One more thing: a regression test
I also added a no-GPU regression test so this class of breakage gets caught before it ships:
# tests/entrypoints/anthropic/test_protocol_exports.py
"""Guards against Docker/nightly images shipping a stale protocol module
missing symbols imported by serving (issue #44759)."""
from vllm.entrypoints.anthropic.protocol import (
AnthropicContentBlock,
AnthropicContextManagement,
AnthropicCountTokensRequest,
AnthropicCountTokensResponse,
AnthropicDelta,
AnthropicError,
AnthropicMessagesRequest,
AnthropicMessagesResponse,
AnthropicOutputConfig,
AnthropicStreamEvent,
AnthropicUsage,
)
SERVING_PROTOCOL_EXPORTS = (
AnthropicContentBlock,
AnthropicContextManagement,
# ... all 11 symbols serving.py imports ...
AnthropicOutputConfig,
AnthropicStreamEvent,
AnthropicUsage,
)
def test_serving_protocol_exports_are_importable():
for export in SERVING_PROTOCOL_EXPORTS:
assert export is not None
The original failure wasn’t caught during CI because nothing verified that all symbols expected by the Anthropic serving implementation could actually be imported.

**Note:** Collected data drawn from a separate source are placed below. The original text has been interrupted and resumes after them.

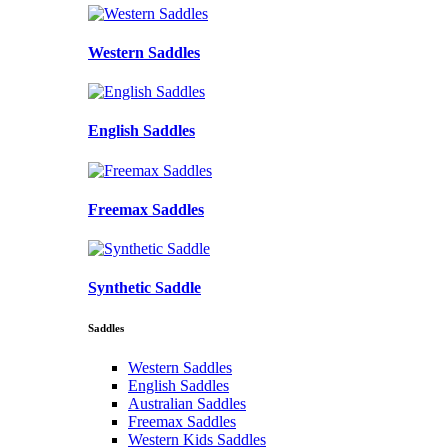
Western Saddles
English Saddles
Freemax Saddles
Synthetic Saddle
Saddles
Western Saddles
English Saddles
Australian Saddles
Freemax Saddles
Western Kids Saddles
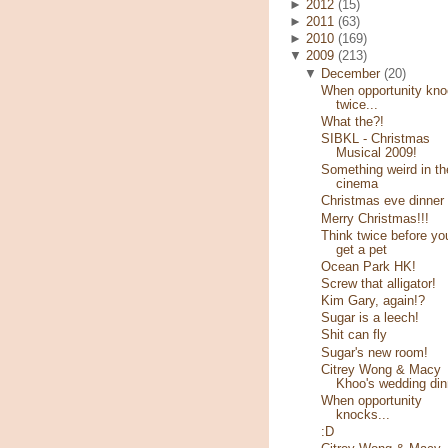
►
2012
(15)
►
2011
(63)
►
2010
(169)
▼
2009
(213)
▼
December
(20)
When opportunity kn
twice...
What the?!
SIBKL - Christmas
Musical 2009!
Something weird in th
cinema
Christmas eve dinner
Merry Christmas!!!
Think twice before yo
get a pet
Ocean Park HK!
Screw that alligator!
Kim Gary, again!?
Sugar is a leech!
Shit can fly
Sugar's new room!
Citrey Wong & Macy
Khoo's wedding din
When opportunity
knocks...
:D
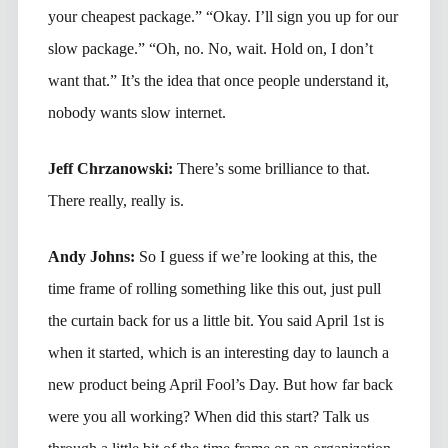
your cheapest package.” “Okay. I’ll sign you up for our
slow package.” “Oh, no. No, wait. Hold on, I don’t
want that.” It’s the idea that once people understand it,
nobody wants slow internet.
Jeff Chrzanowski:
There’s some brilliance to that.
There really, really is.
Andy Johns:
So I guess if we’re looking at this, the
time frame of rolling something like this out, just pull
the curtain back for us a little bit. You said April 1st is
when it started, which is an interesting day to launch a
new product being April Fool’s Day. But how far back
were you all working? When did this start? Talk us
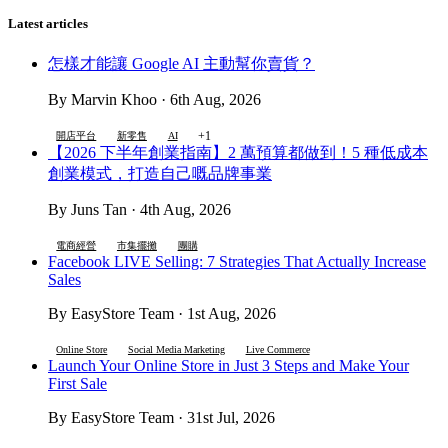
Latest articles
怎樣才能讓 Google AI 主動幫你賣貨？
By Marvin Khoo · 6th Aug, 2026
+1
開店平台
新零售
AI
【2026 下半年創業指南】2 萬預算都做到！5 種低成本
創業模式，打造自己嘅品牌事業
By Juns Tan · 4th Aug, 2026
電商經營
市集擺攤
團購
Facebook LIVE Selling: 7 Strategies That Actually Increase
Sales
By EasyStore Team · 1st Aug, 2026
Online Store
Social Media Marketing
Live Commerce
Launch Your Online Store in Just 3 Steps and Make Your
First Sale
By EasyStore Team · 31st Jul, 2026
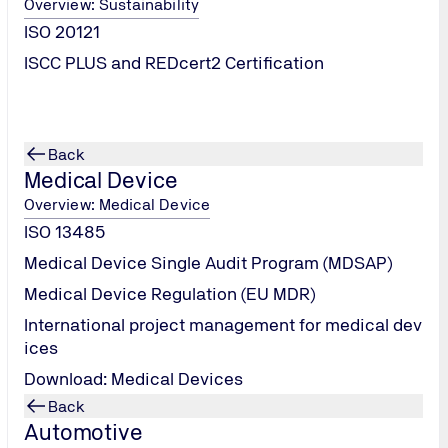
Overview: Sustainability
ISO 20121
ISCC PLUS and REDcert2 Certification
Back
Medical Device
Overview: Medical Device
ISO 13485
Medical Device Single Audit Program (MDSAP)
Medical Device Regulation (EU MDR)
International project management for medical dev
ices
Download: Medical Devices
Back
Automotive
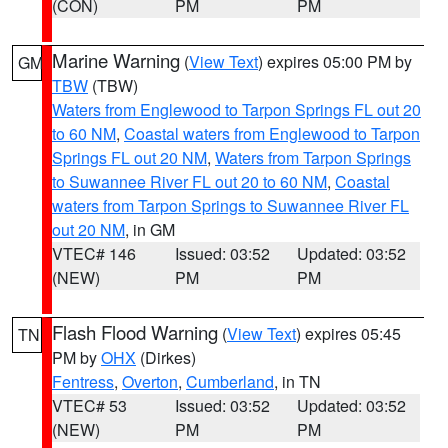
(CON)
PM
PM
Marine Warning
(
View Text
) expires 05:00 PM by
GM
TBW
(TBW)
Waters from Englewood to Tarpon Springs FL out 20
to 60 NM
,
Coastal waters from Englewood to Tarpon
Springs FL out 20 NM
,
Waters from Tarpon Springs
to Suwannee River FL out 20 to 60 NM
,
Coastal
waters from Tarpon Springs to Suwannee River FL
out 20 NM
, in GM
VTEC# 146
Issued: 03:52
Updated: 03:52
(NEW)
PM
PM
Flash Flood Warning
(
View Text
) expires 05:45
TN
PM by
OHX
(Dirkes)
Fentress
,
Overton
,
Cumberland
, in TN
VTEC# 53
Issued: 03:52
Updated: 03:52
(NEW)
PM
PM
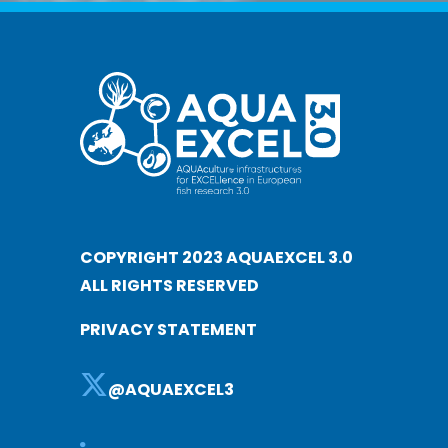
COPYRIGHT 2023 AQUAEXCEL 3.0
ALL RIGHTS RESERVED
PRIVACY STATEMENT
@AQUAEXCEL3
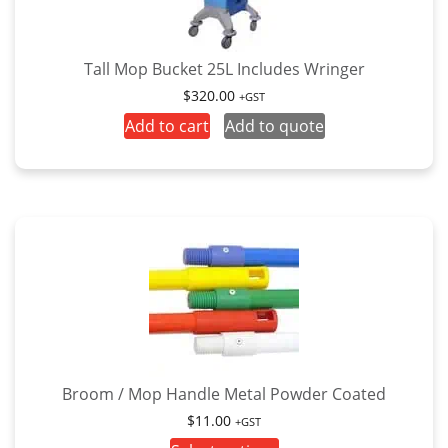
Tall Mop Bucket 25L Includes Wringer
$
320.00
+GST
Add to cart
Add to quote
Broom / Mop Handle Metal Powder Coated
$
11.00
+GST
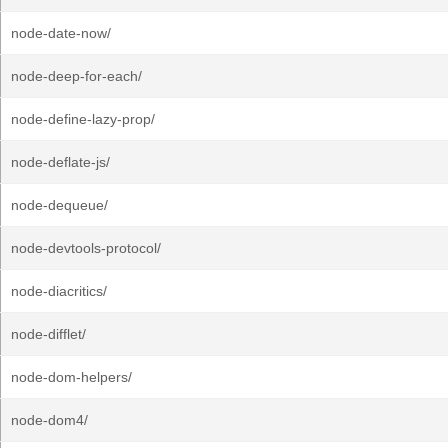
node-date-now/
node-deep-for-each/
node-define-lazy-prop/
node-deflate-js/
node-dequeue/
node-devtools-protocol/
node-diacritics/
node-difflet/
node-dom-helpers/
node-dom4/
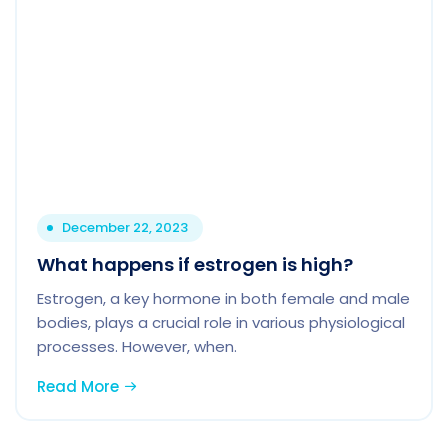
December 22, 2023
What happens if estrogen is high?
Estrogen, a key hormone in both female and male
bodies, plays a crucial role in various physiological
processes. However, when.
Read More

Fixing bugs is good. Making sure they never come back is even better.
What this taught me
This pull request wasn’t really about Docker. It was about debugging.
It reminded me that software bugs often hide in the spaces between systems:
| Layer | Status |
|---|---|
Python source on main |
Correct |
| Wheel built in CI | Correct |
| Docker build log | Green |
| Installed package in image | Stale |
Understanding how those pieces interact was the real challenge.
It also reinforced something about how good code review actually works. Maintainers aren’t just checking whether code runs — they’re checking whether it’s the right shape of fix. Harry-Chen’s one-line question is the difference between a PR that closes an issue and one that quietly creates a new problem (ballooning image size) six months later.
Links
- PR #44795 — nightly Docker images crash with ImportError
- Issue #44759 — bug report with full traceback
- PR #42396 — original AnthropicOutputConfig change
Final thoughts
When people think about debugging, they often imagine stepping through application code.
But sometimes the most interesting bugs have nothing to do with the application itself. Sometimes they’re hiding inside your build system.
And sometimes, fixing them teaches you more than writing an entirely new feature ever could.